Der Inhalt lässt sicher viele schnell an Thomas Manns „Zauberberg“ denken. Doch das trifft nicht. Denn anders als dort, wabert hier nichts Mythisches, breitet sich keine düstere Melancholie aus. Vielmehr liegt über allem eine erstaunliche Gelassenheit, ja, oft sogar Frohsinn. Denn die Siechenden begegnen ihrem Dasein vor allem mit Humor, mit Willenskraft, mit Charakterstärke. Sie welken nicht dahin. Sie stemmen sich in das, was sie an Leben haben, voller Lust. Dies zeigend, beleuchtet der Film, auch die „Krankheit“ außerhalb des Sanatoriums, das Dahinsiechen des Landes Rumänien in faschistische Barbarei. Der Kampf gegen den Untergang bleibt somit kein privater. Es ist ein gesellschaftlicher. Und es ist einer, der ans Heute denken lässt.

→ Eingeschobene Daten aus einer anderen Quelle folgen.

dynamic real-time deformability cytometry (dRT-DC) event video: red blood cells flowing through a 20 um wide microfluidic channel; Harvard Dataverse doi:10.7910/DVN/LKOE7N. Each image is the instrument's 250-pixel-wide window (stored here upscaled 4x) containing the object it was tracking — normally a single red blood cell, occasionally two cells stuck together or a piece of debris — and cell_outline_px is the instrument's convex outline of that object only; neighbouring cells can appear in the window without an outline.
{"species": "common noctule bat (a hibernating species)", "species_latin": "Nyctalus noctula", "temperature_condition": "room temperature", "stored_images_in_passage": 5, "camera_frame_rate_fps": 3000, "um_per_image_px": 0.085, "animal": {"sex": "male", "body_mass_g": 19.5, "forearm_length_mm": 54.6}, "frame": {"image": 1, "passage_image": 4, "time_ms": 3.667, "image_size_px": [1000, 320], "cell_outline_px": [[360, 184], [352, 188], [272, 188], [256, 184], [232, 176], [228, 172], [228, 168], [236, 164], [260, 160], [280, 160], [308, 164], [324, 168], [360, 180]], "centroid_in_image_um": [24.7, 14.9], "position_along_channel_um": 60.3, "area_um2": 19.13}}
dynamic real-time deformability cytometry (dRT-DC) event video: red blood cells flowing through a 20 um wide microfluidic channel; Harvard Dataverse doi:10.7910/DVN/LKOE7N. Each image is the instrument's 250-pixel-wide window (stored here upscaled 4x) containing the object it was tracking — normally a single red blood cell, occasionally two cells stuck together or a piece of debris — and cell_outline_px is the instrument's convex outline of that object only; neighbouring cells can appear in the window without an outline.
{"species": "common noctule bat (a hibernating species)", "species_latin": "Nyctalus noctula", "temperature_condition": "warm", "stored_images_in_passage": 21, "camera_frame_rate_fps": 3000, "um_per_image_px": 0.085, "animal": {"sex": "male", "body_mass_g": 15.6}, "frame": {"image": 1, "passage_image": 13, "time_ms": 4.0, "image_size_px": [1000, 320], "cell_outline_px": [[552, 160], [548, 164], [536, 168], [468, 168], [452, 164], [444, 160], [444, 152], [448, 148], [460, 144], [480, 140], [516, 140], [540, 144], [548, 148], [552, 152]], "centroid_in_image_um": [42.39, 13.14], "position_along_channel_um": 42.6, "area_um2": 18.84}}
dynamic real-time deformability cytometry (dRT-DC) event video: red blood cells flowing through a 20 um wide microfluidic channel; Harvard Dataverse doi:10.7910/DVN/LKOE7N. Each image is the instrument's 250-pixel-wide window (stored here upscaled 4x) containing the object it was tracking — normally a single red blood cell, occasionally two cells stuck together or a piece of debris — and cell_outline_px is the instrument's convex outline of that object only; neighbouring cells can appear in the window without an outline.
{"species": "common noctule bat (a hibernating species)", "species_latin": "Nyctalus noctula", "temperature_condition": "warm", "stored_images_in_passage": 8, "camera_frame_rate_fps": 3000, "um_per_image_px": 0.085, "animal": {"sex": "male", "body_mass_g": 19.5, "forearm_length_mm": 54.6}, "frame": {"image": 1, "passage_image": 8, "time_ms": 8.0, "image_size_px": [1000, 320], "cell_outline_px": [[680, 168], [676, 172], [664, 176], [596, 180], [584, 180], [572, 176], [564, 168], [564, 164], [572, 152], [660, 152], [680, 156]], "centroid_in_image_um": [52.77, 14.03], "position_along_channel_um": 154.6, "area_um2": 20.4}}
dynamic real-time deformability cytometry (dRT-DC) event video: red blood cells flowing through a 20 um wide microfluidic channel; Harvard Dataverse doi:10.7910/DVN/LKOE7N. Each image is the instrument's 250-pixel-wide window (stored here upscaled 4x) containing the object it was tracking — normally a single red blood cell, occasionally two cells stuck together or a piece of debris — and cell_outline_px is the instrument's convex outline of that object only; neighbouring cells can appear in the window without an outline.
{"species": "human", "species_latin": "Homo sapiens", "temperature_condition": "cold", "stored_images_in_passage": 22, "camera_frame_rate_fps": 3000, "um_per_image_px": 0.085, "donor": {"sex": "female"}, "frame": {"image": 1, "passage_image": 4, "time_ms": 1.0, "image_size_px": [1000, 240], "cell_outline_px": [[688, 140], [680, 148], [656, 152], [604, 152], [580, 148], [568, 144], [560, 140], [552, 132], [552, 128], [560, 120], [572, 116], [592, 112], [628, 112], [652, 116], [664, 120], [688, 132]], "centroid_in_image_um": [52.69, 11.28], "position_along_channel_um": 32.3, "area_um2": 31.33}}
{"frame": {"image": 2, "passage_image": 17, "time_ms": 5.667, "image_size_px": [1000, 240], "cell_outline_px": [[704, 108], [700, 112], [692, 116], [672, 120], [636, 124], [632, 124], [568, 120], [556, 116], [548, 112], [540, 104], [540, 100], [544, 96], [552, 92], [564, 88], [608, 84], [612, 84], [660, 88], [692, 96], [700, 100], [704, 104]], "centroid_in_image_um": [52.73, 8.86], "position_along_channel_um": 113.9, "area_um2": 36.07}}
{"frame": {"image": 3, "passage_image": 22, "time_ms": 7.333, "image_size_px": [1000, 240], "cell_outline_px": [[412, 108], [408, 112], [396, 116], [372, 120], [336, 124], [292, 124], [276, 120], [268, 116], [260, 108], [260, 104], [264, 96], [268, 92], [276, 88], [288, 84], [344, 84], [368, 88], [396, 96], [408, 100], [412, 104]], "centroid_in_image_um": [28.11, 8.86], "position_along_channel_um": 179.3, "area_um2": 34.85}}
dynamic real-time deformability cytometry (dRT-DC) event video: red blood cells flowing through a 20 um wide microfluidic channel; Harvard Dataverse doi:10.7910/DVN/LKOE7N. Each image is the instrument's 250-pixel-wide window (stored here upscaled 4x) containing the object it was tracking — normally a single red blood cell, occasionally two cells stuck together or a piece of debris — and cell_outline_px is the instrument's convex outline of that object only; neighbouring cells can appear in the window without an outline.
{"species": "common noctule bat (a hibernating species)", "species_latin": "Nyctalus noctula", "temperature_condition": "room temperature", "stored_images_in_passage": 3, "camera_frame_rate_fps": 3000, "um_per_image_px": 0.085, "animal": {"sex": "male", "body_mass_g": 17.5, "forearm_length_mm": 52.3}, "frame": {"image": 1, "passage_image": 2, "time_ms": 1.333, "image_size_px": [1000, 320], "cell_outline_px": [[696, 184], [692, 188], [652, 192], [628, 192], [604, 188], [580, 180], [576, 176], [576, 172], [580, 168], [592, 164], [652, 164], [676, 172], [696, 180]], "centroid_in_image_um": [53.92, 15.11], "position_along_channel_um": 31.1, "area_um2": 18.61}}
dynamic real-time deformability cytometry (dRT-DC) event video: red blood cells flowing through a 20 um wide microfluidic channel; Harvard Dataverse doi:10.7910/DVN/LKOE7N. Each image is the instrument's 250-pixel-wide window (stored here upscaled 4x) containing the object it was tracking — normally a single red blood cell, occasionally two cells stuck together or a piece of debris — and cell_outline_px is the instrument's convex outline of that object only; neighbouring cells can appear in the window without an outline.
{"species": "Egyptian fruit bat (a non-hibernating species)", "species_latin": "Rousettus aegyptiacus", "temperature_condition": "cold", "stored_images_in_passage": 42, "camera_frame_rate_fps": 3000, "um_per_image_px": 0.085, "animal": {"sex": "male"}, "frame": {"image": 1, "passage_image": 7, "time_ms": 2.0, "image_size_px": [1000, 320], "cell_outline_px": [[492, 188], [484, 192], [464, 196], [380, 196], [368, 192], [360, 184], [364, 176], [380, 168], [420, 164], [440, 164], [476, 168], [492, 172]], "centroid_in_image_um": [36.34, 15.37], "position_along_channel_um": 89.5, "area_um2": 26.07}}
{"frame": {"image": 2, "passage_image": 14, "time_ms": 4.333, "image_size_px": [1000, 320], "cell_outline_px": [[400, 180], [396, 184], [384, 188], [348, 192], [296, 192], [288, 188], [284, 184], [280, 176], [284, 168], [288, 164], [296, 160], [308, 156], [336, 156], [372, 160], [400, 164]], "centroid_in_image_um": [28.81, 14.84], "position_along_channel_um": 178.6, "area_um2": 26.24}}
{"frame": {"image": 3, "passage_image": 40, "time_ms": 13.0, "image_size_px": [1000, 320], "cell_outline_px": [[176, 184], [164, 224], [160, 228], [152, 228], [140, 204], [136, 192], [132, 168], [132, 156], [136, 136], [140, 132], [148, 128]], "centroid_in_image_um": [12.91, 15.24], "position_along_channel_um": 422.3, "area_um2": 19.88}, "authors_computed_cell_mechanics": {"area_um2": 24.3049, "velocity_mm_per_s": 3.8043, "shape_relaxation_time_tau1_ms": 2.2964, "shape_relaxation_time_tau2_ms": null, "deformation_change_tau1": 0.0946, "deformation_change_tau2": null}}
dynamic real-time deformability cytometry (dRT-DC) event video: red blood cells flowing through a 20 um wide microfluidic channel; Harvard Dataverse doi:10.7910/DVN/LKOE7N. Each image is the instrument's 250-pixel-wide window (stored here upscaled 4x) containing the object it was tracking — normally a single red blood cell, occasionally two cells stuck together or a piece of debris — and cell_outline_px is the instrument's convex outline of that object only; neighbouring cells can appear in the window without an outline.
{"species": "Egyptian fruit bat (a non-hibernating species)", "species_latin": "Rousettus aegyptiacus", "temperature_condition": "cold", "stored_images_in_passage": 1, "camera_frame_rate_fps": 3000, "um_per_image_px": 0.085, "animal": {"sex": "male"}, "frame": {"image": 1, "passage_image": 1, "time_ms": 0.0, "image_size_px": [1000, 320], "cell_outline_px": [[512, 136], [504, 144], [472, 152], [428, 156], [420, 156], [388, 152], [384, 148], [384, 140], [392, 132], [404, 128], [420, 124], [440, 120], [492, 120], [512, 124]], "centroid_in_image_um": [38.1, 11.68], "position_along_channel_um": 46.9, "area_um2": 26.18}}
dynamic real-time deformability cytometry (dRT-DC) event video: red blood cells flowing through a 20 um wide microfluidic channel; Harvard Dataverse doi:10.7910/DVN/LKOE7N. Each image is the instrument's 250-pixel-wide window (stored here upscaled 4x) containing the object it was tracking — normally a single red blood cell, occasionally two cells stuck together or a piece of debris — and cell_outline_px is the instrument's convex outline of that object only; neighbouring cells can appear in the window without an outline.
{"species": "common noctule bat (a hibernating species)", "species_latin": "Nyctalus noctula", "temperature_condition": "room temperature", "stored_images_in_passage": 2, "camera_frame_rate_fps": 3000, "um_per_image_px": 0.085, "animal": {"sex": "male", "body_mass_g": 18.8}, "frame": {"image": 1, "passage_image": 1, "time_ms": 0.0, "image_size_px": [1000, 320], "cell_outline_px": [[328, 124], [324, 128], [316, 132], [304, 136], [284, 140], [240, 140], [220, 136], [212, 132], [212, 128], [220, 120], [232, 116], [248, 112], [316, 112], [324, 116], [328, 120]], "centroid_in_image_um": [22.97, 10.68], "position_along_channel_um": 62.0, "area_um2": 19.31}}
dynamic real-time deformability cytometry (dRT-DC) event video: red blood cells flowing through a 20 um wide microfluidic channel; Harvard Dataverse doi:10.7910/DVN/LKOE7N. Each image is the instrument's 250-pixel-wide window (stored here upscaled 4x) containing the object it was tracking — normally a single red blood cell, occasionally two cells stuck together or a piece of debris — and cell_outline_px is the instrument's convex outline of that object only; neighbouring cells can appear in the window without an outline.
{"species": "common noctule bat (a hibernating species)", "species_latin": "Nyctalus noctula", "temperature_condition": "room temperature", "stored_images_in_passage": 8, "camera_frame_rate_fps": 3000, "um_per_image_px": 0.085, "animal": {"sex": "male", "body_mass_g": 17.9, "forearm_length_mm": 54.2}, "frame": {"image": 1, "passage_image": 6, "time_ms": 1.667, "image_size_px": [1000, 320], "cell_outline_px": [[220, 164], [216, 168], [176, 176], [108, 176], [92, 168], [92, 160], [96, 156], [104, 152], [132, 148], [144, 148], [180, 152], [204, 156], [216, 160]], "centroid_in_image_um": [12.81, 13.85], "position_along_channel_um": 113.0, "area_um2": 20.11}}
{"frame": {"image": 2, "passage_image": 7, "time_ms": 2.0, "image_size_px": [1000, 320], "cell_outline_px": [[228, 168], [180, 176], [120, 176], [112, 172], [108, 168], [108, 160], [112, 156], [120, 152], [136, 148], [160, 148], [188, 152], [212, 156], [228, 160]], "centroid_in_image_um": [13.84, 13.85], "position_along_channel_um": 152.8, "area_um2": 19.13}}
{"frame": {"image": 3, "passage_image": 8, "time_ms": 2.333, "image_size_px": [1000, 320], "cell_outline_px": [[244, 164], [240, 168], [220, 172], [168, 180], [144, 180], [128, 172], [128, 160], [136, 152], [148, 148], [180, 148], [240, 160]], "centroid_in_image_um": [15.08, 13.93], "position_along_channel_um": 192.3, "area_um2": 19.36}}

Mex Blecher ist auch dadurch präsent, weil einige Zitate aus seinen Werken wie Zwischentitel eingeblendet werden. Und, natürlich, durch die Hauptfigur. Man erlebt sein alter Ego Emanuel als außerordentliche Persönlichkeit, gesegnet mit handfestem Selbstbewusstsein, gern scharfe Ironie wie eine Waffe gegen alle Unbill nutzend. Es ist staunenswert, wie es Hauptdarsteller Lucian Teodor Rus gelingt, den Charakter zu beleuchten. Die meiste Zeit liegt er. Die Kamera kommt ihm nur selten zu nah, bleibt meist in einer gewissen Distanz, betont damit das Gefangensein im Gips, ohne den Emanuels Körper wegen der kranken Knochen in sich zusammenfallen würde. Lucian Teodor Rus arbeitet mit vielen Klangfarben in seiner Stimme und insbesondere mit seinen faszinierend aussagereichen Augen. Er offenbart damit einen Menschen, der nicht aufgibt, an das Gute zu glauben. Als Zuschauer weiß man, dass er irrt. Denn der Ausgang seiner Geschichte und der Fortgang der Historie sind bekannt: Er muss sterben. Rumänen wird zu einem ultranationalen Staat, dessen Ende erst durch den Horror des Zweiten Weltkriegs herbei geführt werden wird. Was der Film nicht marktschreierisch ausstellt. Kleine Bemerkungen in den Dialogen und Randbeobachtungen offenbaren die politische Entwicklung, zeigen die Zunahme von Fremdenhass, Judenfeindlichkeit, das Vergehen aller Humanität im Geschrei der rechten Ideologie. Während sich all das vollzieht, passiert Erstaunliches: Emanuel, noch keine 30, verliebt sich. Und seine Liebe wird erwidert. – Wie davon erzählt wird, wie die Seligkeit im siebten Himmel beschworen wird, ohne Klischees zu bemühen, fern von Sentimentalität, bar jeglichen falschen Tons, das ist beglückend. Man verlässt das Kino berauscht.